Hacker News

petesergeant 4 days ago [ - ]

I’ve been trying to design a puzzle for a game this year that humans can solve but LLMs can’t. I’ve come up with one, but it was hard work! It’s based around message cracking.

ekimekim 4 days ago [ - ]

There was one in a previous AoC that I think stumped a lot of AI at the time because it involved something that was similar to poker with the same terminology but different rules. The AI couldn't help but fall into a "this is poker" trap and make a solution that follows the standard rules.

sunrunner 4 days ago [ - ]

Was that 2023's Day 7 'Camel Cards' [1]?

[1] https://adventofcode.com/2023/day/7

Cpoll 4 days ago [ - ]

Isn't that easily solved by changing the terminology before giving it to the LLM?

petesergeant 4 days ago [ - ]

Interesting! Maybe that’s the general way to approach these things

gf000 4 days ago [ - ]

I mean, wasn't pretty much the second half of all AoC exercises beyond LLM capabilities?

I remember there being multiple accounts trying to one-shot AoC and all ended on day 10 or so.

fud101 4 days ago [ - ]

[flagged]

CaptainOfCoit 4 days ago [ - ]

We all have our writing quirks, like how some people use shorthand for words where there is only a marginal difference (like "people" => "ppl"), or even people who capitalize the start of sentences, but not the start of their whole text.

Some thoughts maybe should remain internal :)

dinkelberg 4 days ago [ - ]

A huge pet peeve of mine is people getting annoyed by phrases like "I mean." :)

toast0 4 days ago [ - ]

There's plenty of prior work to go on. I mean, you could use a font ligature or one of the browser extensions (although I don't know if Chrome still lets you have a browser extension touch all text).

Change ChatGPT to 'my drunk uncle' while you're at it.

marjipan200 4 days ago [ - ]

here you go, helping with exposure therapy

https://gist.github.com/clairefro/1cf81f5d7125e124975f4aba22...

snovv_crash 4 days ago [ - ]

It affects a certain disposition for the writer; the information it contains isn't in the actual data they are expressing, but rather the state of mind that they express it from, which can be important context.
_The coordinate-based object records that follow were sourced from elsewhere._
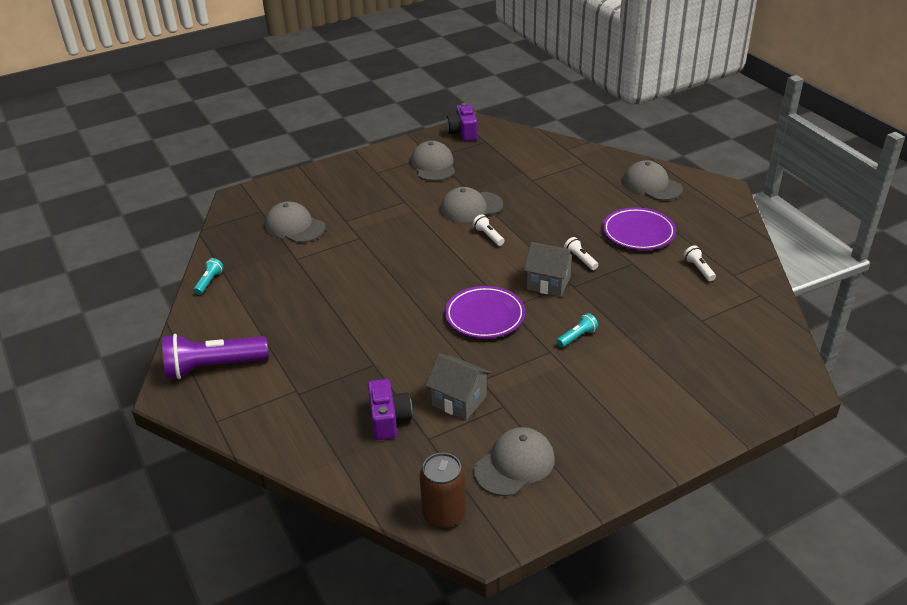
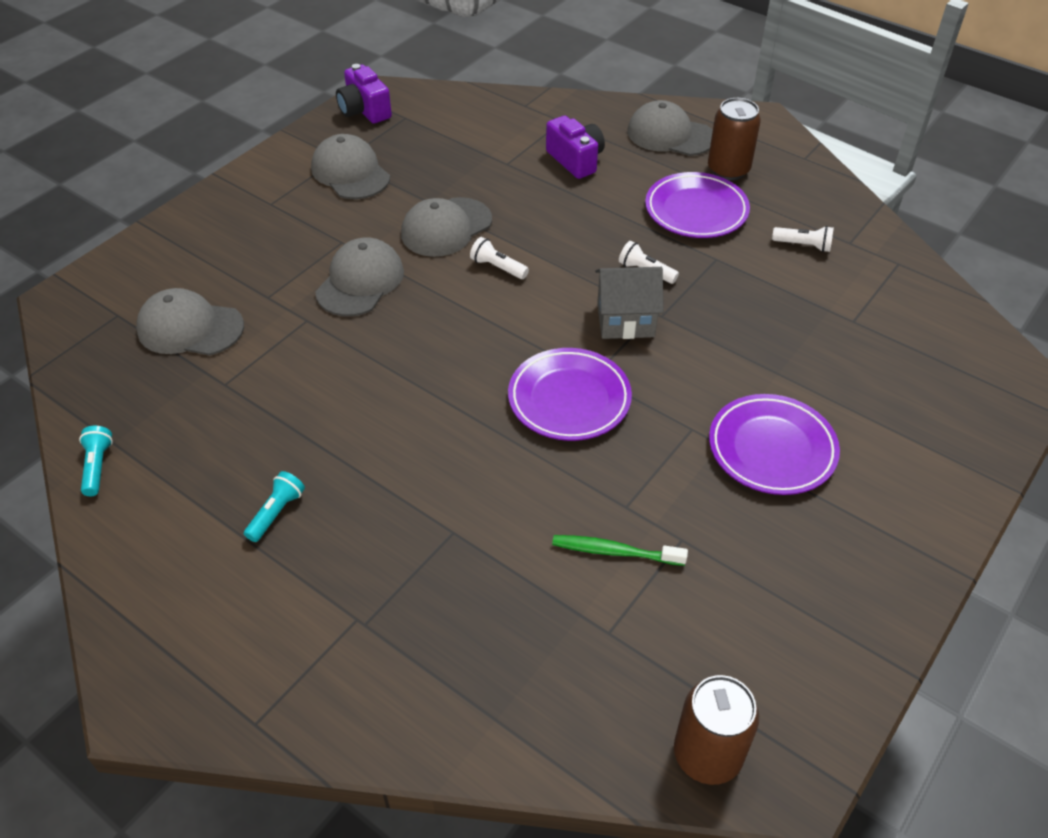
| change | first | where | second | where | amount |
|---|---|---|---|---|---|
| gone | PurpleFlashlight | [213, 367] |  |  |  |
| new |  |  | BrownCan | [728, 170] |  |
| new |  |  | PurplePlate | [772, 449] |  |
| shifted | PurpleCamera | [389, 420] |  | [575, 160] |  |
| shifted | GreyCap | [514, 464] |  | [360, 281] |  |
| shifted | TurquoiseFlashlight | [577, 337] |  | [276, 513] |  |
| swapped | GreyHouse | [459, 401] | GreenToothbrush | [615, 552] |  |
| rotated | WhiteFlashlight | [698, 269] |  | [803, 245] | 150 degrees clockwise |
Oftentimes it can indicate exasperation, which is an important social queue to be able to pick up on.

A little excerpt from Arlo Guthrie

"I mean, I mean, I mean that just, I'm sittin' here on the bench, I mean I'm sittin here on the Group W bench, because you want to know if I'm moral enough to join the army, burn women, kids, houses and villages after being a litterbug."

Imagine that without the "I mean"s in it, and the importance of how they convey his stance on the situation.

TeMPOraL 4 days ago [ - ]

Since a "sentence", much like everything else in practice, is almost but not quite what the formal definition says, just use an LLM for this task.

fainpul 4 days ago [ - ]

I mean, you could just vibe code that.

GCUMstlyHarmls 4 days ago [ - ]

I mean is there a difference between asking an LLM via a prompt or asking an LLM via comment box?

Gigachad 4 days ago [ - ]

Have a look at https://arcprize.org/

They have hundreds of challenges that humans can solve in under a minute which LLMs can not. Seems the general trend is figuring out the rules or patterns of the challenge when there are few examples and no instructions.

mewpmewp2 4 days ago [ - ]

Perhaps coding exercises that require 2d or 3d thinking, or similar. This is where I have seen LLMs struggle a lot. There are probably other areas too.

petesergeant 4 days ago [ - ]

Ah, it also needs to be challenging for humans. It's a prize to win something. I just didn't want people to throw the question into Claude Code.

LPisGood 4 days ago [ - ]

For more examples of such problems check Jane street puzzles of the month

petesergeant 3 days ago [ - ]

Those will almost certainly be too hard for the target audience

loeg 4 days ago [ - ]

Just have to incorporate good judgement in some way.

huflungdung 4 days ago [ - ]

How many <$letter>s are in the word <word with $letters>

Crespyl 4 days ago [ - ]

The bigger LLMs have generally figured out this specific problem.